Copy, word for word, the lines of the listing below from the line with "Suministro de estuches para moneda de 30 €" up to and including the line with "ყურადღება გაამახვილონ დემოკრატიულ ღირებულებებ". Drop the pictures.

---- Data to examine

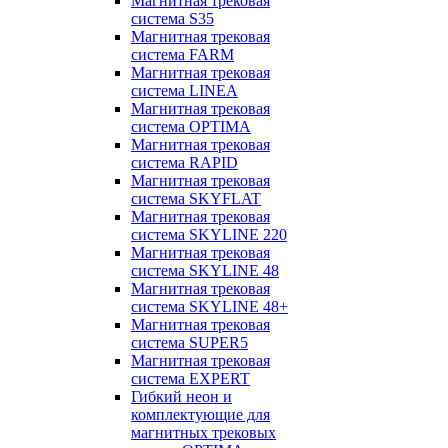
Магнитная трековая
система S35
Магнитная трековая
система FARM
Магнитная трековая
система LINEA
Магнитная трековая
система OPTIMA
Магнитная трековая
система RAPID
Магнитная трековая
система SKYFLAT
Магнитная трековая
система SKYLINE 220
Магнитная трековая
система SKYLINE 48
Магнитная трековая
система SKYLINE 48+
Магнитная трековая
система SUPER5
Магнитная трековая
система EXPERT
Гибкий неон и
комплектующие для
магнитных трековых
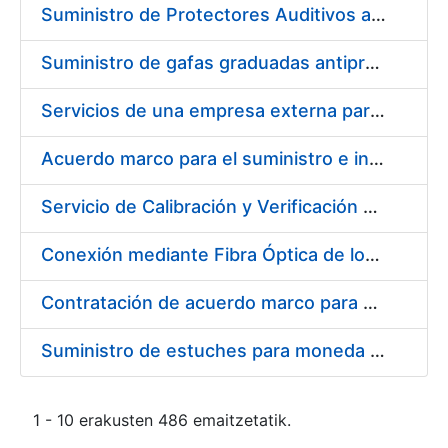
Suministro de Protectores Auditivos a medida para las personas trabajadoras de los Centros de Trabajo de Madrid y Burgos
Suministro de gafas graduadas antiproyecciones para los trabajadores de la FNMT-RCM en los centros de trabajo de Madrid y Burgos
Servicios de una empresa externa para el asesoramiento y resolución de los recursos de alzada que se presentan relacionados con procesos de selección para la FNMT-RCM
Acuerdo marco para el suministro e instalación de persianas, estores y otros complementos
Servicio de Calibración y Verificación Externa de los Equipos de Medición del Servicio de Prevención de la FNMT-RCM
Conexión mediante Fibra Óptica de los Centros de Proceso de Datos (CPDs) de las sedes de la FNMT-RCM de Burgos y Madrid
Contratación de acuerdo marco para el Suministro de Material de Electricidad para la Fábrica Nacional de Moneda y Timbre-Real Casa de la Moneda en su centro de trabajo de Burgos
Suministro de estuches para moneda de 30 €
1 - 10 erakusten 486 emaitzetatik.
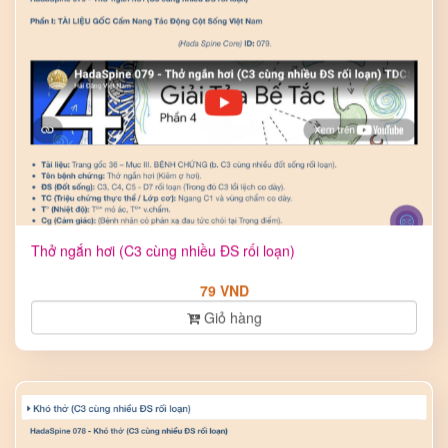
Thở ngắn hơi (C3 cùng nhiều ĐS rối loạn)
79 VND
Giỏ hàng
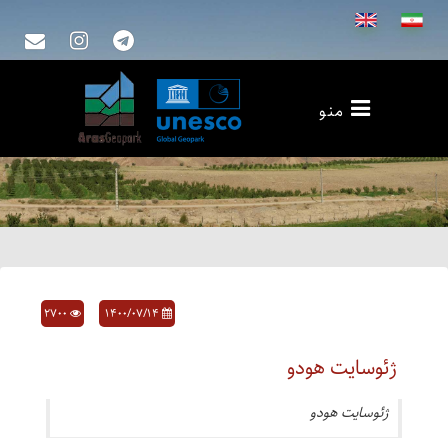
منو
2700
۱۴۰۰/۰۷/۱۴
ژئوسایت هودو
ژئوسایت هودو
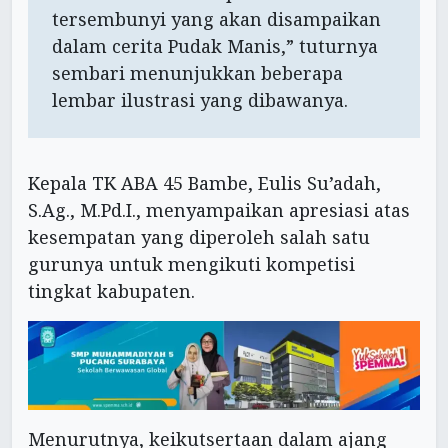
tersembunyi yang akan disampaikan
dalam cerita Pudak Manis,” tuturnya
sembari menunjukkan beberapa
lembar ilustrasi yang dibawanya.
Kepala TK ABA 45 Bambe, Eulis Su’adah,
S.Ag., M.Pd.I., menyampaikan apresiasi atas
kesempatan yang diperoleh salah satu
gurunya untuk mengikuti kompetisi
tingkat kabupaten.
Menurutnya, keikutsertaan dalam ajang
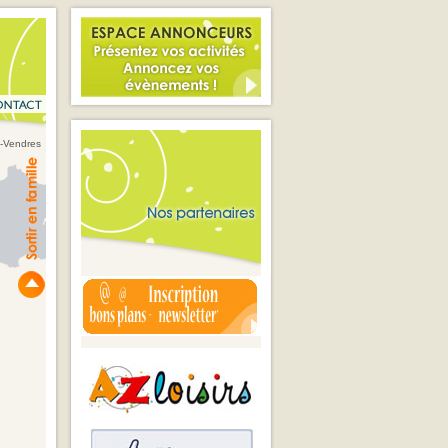
t-Vendres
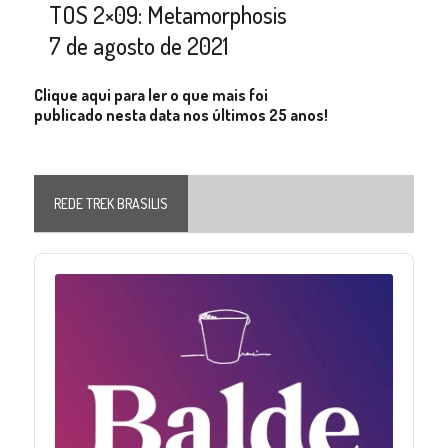
TOS 2×09: Metamorphosis
7 de agosto de 2021
Clique aqui para ler o que mais foi
publicado nesta data nos últimos 25 anos!
REDE TREK BRASILIS
Audio
Player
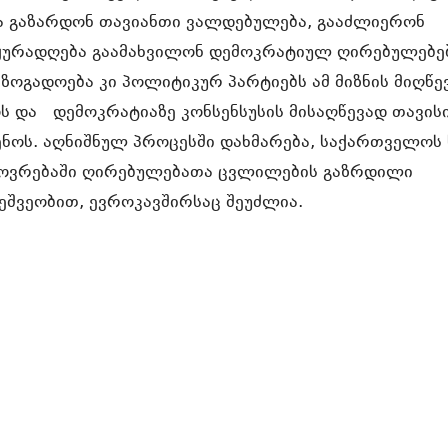
ა გაზარდონ თავიანთი ვალდებულება, გააძლიერონ
ყურადღება გაამახვილონ დემოკრატიულ ღირებულებებ
ზოგადოება კი პოლიტიკურ პარტიებს ამ მიზნის მიღწე
ს და დემოკრატიაზე კონსენსუსის მისაღწევად თავის
ენოს. აღნიშნულ პროცესში დახმარება, საქართველოს
ოვრებაში ღირებულებათა ცვლილების გაზრდილი
ეშვეობით, ევროკავშირსაც შეუძლია.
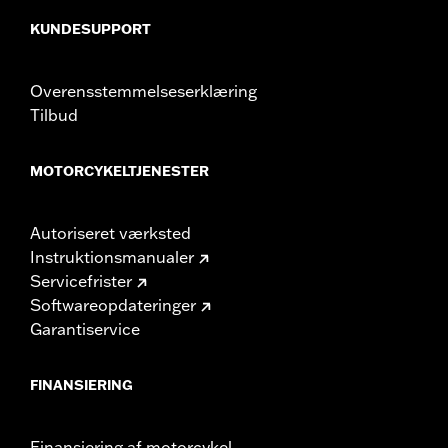
KUNDESUPPORT
Overensstemmelseserklæring
Tilbud
MOTORCYKELTJENESTER
Autoriseret værksted
Instruktionsmanualer
Servicefrister
Softwareopdateringer
Garantiservice
FINANSIERING
Finansiering af motorcykel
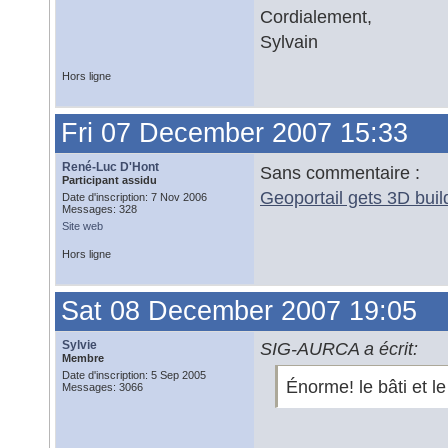
Cordialement,
Sylvain
Hors ligne
Fri 07 December 2007 15:33
René-Luc D'Hont
Sans commentaire :
Participant assidu
Geoportail gets 3D buil
Date d'inscription: 7 Nov 2006
Messages: 328
Site web
Hors ligne
Sat 08 December 2007 19:05
Sylvie
SIG-AURCA a écrit:
Membre
Date d'inscription: 5 Sep 2005
Énorme! le bâti et le 
Messages: 3066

--------

Response
Suministro de estuches para moneda de 30 €
1 - 10 erakusten 486 emaitzetatik.
Thở ngắn hơi (C3 cùng nhiều ĐS rối loạn)
79 VND
Giỏ hàng
منو
2700
۱۴۰۰/۰۷/۱۴
ژئوسایت هودو
ژئوسایت هودو
tersembunyi yang akan disampaikan
dalam cerita Pudak Manis,” tuturnya
sembari menunjukkan beberapa
lembar ilustrasi yang dibawanya.
Kepala TK ABA 45 Bambe, Eulis Su’adah,
S.Ag., M.Pd.I., menyampaikan apresiasi atas
kesempatan yang diperoleh salah satu
gurunya untuk mengikuti kompetisi
tingkat kabupaten.
Menurutnya, keikutsertaan dalam ajang
t-Vendres
TOS 2×09: Metamorphosis
7 de agosto de 2021
Clique aqui para ler o que mais foi
publicado nesta data nos últimos 25 anos!
REDE TREK BRASILIS
Audio
Player
ა გაზარდონ თავიანთი ვალდებულება, გააძლიერონ
ყურადღება გაამახვილონ დემოკრატიულ ღირებულებებ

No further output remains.